_Reading passage_.
-- start --

Slope and geologic structure played a major role in the type, formation, and composition of the woody plant community in the general area. On flatter slopes (12 to 20 percent) soils are deeper, grass cover was better and fire occurred more frequently than on steeper and rockier slopes which ranged from 20 to 60 percent. When fires did occur on the steeper slopes, they may have occurred more often on the southern slopes since predominant winds in this area are from the south. The presence of limestone escarpments (benches) running on contour to the slope often slowed or stopped less intensive fires and resulting in mosaic vegetative patterns. Periodic fires set either by Native Americans or by lighting kept oaks (Quercus spp.), Ashe juniper, prairie sumac (Rhus copallinum), and other woody species suppressed and confined to protected areas. The structure of the trees was probably somewhat different historically than the contemporary structure as live oak takes on a more thicketized growth form than a tree form under a fire regime.

Ashe juniper will increase regardless of grazing. Goat and probably sheep will eat young juniper and when properly used, are an effective tool to maintain juniper (Taylor, 1997; Anderson, et al., 2013). The main role of excessive grazing relative to juniper is the removal of the fine fuel needed to carry an effective burn. Ashe juniper is a non-resprouting species.

Small areas may exhibit water seepage or spring flow following long periods of rainfall because of small underground water-filled cavities slowly draining through the fractured rock and soil profile from the upper elevation. Some Eastern gamagrass will add to the mosaic pattern of the site.

Heavy continuous grazing by sheep, goats, and deer reduces the palatable forbs and browse plants. Low successional, unpalatable grasses, forbs, and shrubs have taken the place of the more desirable plant species over much of the sites’ range. The diversity of native forbs and grasses for this site are potentially greater than on the more accessible flatter slopes should proper management occur. Because of this plant diversity, no attempt in this document is made to list them all. The major key plants, however, are listed.

The screwworm fly (Cochilomyia hominivorax) was essentially eradicated by the mid-1960s, and while this was immensely helpful to the livestock industry, this removed a significant control on deer populations (Teer, Thomas, and Walker, 1965; Bushland, 1985).

Currently, due to the reduction in livestock production and a corresponding increase in land ownership for recreational purposes, predator populations are on the increase. This includes feral hogs (Sus scrofa).

-- end --

Segments of a question dataset
-- start --

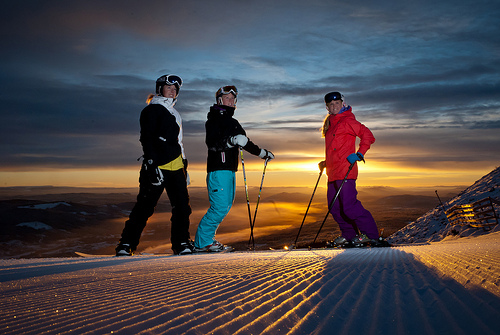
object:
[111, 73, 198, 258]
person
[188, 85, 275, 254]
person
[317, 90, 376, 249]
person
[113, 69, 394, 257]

-- end --
-- start --

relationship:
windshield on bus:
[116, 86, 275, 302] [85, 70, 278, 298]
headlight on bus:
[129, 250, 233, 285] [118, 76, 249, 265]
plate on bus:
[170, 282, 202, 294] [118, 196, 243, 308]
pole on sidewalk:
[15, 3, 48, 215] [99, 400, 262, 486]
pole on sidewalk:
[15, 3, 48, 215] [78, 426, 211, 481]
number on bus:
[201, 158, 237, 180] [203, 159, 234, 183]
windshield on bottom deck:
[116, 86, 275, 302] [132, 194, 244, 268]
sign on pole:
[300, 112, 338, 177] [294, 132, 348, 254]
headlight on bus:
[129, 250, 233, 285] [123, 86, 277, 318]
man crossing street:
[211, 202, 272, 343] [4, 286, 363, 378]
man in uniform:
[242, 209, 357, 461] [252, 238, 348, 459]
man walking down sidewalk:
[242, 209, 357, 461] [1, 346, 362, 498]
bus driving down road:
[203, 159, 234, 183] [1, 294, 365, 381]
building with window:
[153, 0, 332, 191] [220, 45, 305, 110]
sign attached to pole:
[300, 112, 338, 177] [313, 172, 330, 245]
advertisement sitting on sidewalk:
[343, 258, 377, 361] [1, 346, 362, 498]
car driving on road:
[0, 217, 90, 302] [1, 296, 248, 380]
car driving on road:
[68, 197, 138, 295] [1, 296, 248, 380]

-- end --
-- start --

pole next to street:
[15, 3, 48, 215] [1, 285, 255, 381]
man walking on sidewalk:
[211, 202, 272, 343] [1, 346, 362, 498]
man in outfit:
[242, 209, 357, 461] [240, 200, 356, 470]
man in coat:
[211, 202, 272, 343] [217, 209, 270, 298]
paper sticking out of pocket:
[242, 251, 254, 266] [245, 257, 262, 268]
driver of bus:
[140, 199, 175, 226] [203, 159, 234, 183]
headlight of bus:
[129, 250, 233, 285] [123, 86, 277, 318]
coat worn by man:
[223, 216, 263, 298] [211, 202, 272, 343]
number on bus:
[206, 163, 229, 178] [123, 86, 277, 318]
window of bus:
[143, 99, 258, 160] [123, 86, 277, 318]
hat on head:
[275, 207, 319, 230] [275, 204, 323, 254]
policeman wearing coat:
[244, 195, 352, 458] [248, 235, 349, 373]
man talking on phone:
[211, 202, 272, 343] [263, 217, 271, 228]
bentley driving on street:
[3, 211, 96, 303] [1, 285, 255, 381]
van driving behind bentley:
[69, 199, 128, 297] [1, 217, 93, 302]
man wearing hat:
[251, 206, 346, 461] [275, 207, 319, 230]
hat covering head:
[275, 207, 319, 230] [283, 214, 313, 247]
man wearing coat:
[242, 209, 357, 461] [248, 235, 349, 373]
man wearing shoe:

-- end --

_Tasks to perform_.
A) Set down the part of the passage on hillside vegetation that opens with the words containing "Currently, due to" and closes with "hogs (Sus scrofa).".
B) Summarize the passage on hillside vegetation in two sentences.

_Answers for the exercise_.
A)
Currently, due to the reduction in livestock production and a corresponding increase in land ownership for recreational purposes, predator populations are on the increase. This includes feral hogs (Sus scrofa).

B) Slope and geology shaped the woody plant community: flatter slopes with deeper soils and better grass cover burned more often than steeper, rockier ones, and periodic fires kept oaks, Ashe juniper, and other woody species suppressed. Ashe juniper increases regardless of grazing, heavy continuous grazing by sheep, goats, and deer reduces palatable forbs and browse plants, and predator populations, including feral hogs, are now rising as livestock production declines.